## Task item:
Put the lines from the one containing "How is the front" through the end of the entries into a numbered list, leaving out blank lines.

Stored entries
▶
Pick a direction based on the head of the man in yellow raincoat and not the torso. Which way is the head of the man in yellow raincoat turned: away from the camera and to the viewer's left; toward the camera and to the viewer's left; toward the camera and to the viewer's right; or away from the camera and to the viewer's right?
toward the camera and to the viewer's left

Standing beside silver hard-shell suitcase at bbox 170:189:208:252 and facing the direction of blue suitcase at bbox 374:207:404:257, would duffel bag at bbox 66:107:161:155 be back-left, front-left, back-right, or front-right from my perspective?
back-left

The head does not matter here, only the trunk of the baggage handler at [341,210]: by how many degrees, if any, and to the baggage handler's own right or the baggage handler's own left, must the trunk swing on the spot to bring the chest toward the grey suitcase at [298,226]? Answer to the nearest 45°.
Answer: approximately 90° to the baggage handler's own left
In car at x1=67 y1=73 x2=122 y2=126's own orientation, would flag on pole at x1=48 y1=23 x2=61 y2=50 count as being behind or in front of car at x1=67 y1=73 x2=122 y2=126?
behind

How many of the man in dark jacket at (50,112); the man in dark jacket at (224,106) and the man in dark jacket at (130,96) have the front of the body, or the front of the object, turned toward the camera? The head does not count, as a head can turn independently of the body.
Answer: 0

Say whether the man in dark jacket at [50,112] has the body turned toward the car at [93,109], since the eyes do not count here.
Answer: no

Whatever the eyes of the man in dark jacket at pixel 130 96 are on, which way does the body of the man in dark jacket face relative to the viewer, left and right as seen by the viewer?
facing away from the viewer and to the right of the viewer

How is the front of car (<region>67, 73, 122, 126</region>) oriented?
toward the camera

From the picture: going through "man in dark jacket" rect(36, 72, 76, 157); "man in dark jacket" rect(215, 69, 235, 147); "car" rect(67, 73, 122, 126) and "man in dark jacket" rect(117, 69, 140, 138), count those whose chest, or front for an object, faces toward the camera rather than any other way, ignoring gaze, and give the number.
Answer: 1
◀
## Result of this task:
1. How is the front of car (<region>67, 73, 122, 126</region>) oriented?
2. toward the camera
3. From the picture: going through "man in dark jacket" rect(36, 72, 76, 157); "man in dark jacket" rect(215, 69, 235, 147); "car" rect(67, 73, 122, 126) and "man in dark jacket" rect(117, 69, 140, 138), count those whose chest, or front for an object, faces toward the camera rather than any other way, ignoring gaze, and give the number.
4. Answer: 1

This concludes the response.